- **Given records**:
########

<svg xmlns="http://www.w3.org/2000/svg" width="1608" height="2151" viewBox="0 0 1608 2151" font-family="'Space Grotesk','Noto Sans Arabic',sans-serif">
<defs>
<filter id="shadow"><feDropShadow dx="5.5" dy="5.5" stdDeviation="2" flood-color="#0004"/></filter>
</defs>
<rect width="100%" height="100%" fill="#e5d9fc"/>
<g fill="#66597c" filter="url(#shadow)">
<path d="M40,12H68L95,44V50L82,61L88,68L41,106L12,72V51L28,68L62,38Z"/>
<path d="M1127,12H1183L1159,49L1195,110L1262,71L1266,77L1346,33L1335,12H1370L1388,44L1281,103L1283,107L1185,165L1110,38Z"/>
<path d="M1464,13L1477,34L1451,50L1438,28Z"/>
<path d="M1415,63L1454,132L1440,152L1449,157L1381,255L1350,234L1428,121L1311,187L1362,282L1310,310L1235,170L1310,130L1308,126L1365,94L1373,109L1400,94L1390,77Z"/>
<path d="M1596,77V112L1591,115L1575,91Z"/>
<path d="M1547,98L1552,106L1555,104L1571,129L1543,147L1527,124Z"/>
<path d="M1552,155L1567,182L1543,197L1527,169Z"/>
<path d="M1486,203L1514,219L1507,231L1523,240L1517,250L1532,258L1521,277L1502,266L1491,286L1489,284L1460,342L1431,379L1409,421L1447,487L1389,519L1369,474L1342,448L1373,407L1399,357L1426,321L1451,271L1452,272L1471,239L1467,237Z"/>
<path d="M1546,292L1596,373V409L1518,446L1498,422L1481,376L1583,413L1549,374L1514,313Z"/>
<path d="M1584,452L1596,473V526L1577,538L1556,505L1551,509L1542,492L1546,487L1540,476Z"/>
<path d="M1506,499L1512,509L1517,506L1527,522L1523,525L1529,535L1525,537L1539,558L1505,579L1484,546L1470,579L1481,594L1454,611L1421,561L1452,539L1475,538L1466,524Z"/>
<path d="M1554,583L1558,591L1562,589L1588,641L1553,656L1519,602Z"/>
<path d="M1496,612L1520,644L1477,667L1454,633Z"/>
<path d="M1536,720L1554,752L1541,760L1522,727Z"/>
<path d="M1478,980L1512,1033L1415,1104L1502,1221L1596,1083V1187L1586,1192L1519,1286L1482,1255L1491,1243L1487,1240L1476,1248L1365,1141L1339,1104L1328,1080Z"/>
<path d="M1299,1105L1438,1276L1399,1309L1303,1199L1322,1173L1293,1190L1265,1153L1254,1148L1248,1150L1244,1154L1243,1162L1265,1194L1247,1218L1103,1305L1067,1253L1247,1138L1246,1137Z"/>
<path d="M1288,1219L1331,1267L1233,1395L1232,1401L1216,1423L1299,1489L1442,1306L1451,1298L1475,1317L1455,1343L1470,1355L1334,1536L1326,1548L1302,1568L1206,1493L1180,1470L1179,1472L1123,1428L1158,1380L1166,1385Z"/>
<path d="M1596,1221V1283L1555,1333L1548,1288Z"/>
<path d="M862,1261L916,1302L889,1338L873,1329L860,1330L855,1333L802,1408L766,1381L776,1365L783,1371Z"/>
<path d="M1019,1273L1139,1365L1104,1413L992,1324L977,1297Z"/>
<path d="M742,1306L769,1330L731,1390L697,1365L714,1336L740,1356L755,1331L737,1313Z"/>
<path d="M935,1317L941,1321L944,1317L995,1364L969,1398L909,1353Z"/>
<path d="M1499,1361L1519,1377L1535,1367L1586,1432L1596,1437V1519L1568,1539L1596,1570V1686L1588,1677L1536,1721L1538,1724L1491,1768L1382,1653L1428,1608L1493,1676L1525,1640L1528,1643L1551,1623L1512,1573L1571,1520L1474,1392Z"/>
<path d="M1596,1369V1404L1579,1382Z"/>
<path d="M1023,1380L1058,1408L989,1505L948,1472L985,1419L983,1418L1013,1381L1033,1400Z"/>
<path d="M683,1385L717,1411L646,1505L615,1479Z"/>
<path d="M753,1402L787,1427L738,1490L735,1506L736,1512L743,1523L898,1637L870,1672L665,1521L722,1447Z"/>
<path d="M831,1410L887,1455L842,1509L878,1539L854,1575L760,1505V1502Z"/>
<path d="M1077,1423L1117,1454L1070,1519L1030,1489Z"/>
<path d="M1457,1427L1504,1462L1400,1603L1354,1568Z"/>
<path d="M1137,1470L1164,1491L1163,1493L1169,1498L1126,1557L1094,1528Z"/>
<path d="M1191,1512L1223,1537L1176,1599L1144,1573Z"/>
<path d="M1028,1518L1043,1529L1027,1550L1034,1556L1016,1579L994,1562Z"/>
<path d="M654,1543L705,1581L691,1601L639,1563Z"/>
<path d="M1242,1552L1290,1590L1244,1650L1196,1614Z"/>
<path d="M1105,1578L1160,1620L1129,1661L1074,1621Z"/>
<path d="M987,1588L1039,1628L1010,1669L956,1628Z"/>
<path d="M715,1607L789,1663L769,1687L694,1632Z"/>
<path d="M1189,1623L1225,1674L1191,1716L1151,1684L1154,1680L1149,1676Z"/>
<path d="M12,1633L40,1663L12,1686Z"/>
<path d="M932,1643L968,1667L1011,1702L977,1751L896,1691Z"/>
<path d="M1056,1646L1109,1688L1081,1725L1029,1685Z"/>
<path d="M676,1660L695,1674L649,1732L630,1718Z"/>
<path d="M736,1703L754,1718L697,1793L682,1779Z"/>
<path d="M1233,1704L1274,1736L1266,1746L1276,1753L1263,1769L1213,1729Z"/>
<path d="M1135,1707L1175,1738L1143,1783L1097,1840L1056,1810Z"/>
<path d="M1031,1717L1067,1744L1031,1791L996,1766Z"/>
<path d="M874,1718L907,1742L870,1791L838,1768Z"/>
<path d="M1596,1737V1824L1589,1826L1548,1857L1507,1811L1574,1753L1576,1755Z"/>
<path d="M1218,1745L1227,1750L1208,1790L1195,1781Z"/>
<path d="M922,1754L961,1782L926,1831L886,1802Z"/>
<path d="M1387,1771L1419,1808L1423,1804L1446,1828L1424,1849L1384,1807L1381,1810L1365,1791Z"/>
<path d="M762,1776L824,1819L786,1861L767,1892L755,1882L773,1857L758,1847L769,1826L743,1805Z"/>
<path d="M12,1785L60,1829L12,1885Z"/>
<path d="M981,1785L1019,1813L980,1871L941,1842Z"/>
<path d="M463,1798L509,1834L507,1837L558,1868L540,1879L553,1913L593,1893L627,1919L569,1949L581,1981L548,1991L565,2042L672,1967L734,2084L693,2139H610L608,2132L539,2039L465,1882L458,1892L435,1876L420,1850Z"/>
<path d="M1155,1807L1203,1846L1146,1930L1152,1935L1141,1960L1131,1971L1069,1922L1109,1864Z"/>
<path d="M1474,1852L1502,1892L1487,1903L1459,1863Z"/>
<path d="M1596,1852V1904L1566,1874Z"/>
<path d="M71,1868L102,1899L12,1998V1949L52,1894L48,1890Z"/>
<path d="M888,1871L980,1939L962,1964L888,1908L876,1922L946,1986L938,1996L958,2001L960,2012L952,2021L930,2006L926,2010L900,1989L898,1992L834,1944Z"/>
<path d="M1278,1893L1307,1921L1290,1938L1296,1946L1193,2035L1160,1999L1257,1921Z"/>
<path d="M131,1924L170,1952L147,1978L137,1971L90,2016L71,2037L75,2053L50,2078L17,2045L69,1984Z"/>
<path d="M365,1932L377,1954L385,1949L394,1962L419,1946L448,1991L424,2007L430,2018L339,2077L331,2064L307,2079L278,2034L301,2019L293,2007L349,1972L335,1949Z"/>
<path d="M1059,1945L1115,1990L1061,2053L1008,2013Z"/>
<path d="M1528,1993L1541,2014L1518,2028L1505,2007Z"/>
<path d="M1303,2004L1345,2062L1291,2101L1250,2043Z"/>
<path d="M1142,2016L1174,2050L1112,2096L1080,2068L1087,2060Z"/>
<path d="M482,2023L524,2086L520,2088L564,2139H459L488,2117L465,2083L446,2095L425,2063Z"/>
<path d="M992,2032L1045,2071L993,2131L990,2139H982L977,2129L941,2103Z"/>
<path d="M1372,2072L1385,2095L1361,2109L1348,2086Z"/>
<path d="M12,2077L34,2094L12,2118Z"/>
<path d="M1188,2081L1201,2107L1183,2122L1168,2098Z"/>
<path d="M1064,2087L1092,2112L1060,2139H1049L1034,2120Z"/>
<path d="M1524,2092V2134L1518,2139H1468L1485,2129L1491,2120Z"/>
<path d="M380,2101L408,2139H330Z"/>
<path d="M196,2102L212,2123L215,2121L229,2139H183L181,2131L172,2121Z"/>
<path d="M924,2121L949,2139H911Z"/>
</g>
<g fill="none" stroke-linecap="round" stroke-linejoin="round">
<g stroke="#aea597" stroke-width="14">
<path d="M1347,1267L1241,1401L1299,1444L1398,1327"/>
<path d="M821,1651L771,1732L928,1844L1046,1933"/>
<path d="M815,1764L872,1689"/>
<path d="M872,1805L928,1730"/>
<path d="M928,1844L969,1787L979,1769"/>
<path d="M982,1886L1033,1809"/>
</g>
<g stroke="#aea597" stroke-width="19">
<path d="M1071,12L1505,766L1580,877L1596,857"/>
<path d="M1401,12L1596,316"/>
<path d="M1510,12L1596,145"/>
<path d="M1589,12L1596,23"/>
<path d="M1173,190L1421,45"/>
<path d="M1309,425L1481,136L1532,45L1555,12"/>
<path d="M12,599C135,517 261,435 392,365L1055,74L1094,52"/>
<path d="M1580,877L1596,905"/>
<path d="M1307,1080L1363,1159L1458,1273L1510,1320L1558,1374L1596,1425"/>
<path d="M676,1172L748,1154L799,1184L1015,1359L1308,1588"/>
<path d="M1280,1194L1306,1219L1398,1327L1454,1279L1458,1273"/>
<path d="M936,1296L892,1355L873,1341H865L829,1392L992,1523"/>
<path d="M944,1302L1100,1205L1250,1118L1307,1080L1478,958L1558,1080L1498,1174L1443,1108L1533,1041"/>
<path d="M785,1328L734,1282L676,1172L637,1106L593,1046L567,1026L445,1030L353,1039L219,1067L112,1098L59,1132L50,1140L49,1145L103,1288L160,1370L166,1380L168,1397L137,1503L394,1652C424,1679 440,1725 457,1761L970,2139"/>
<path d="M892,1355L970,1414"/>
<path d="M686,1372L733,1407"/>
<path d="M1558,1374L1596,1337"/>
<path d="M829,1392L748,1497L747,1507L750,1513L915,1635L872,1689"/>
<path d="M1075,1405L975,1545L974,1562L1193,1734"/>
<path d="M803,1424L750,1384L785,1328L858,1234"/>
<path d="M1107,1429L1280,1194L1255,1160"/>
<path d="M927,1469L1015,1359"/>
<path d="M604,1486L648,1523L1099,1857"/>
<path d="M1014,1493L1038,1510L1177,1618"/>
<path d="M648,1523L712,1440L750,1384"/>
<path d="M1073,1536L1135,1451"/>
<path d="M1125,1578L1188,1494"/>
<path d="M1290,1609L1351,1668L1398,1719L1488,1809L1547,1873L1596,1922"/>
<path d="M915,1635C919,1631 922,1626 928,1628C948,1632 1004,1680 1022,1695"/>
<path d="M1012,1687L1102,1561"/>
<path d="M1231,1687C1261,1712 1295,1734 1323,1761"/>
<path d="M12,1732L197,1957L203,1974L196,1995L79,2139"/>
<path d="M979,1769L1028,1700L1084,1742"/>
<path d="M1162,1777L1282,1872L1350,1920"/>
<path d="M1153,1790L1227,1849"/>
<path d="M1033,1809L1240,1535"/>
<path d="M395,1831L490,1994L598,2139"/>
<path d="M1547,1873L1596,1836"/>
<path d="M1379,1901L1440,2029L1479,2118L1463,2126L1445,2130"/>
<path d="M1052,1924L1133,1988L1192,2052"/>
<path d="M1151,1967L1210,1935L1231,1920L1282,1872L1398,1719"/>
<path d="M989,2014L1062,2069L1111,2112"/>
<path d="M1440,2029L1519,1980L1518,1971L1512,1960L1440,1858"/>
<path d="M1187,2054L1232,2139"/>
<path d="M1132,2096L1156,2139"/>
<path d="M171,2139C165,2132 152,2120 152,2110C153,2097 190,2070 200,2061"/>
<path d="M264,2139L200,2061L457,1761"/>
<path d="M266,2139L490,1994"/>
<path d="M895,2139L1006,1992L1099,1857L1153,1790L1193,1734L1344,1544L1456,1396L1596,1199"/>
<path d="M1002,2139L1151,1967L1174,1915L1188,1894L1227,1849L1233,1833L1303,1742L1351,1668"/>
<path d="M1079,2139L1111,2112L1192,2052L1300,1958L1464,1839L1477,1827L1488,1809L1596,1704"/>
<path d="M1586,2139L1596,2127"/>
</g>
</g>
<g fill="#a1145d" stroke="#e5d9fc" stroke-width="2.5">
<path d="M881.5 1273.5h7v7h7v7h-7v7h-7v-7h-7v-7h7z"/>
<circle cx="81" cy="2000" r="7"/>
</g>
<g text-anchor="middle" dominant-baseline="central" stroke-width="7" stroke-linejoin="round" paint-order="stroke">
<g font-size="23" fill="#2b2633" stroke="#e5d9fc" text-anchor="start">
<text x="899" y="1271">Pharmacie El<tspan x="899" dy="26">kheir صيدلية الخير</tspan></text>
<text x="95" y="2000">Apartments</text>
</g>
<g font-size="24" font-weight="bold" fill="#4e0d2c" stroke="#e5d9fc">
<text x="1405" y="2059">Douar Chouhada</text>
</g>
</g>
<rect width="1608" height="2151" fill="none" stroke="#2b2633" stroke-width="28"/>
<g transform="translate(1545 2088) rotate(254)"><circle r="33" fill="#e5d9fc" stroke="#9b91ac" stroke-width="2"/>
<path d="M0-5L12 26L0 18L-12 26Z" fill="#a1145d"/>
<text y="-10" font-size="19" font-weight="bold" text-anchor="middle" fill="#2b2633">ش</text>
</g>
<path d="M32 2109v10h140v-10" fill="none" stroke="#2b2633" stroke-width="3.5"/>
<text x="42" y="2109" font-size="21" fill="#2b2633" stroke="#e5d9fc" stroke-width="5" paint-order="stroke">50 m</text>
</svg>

########

Search the entries above for the string "shadow", and report each line where it occurs.

- **Final answer**:
<filter id="shadow"><feDropShadow dx="5.5" dy="5.5" stdDeviation="2" flood-color="#0004"/></filter>
<g fill="#66597c" filter="url(#shadow)">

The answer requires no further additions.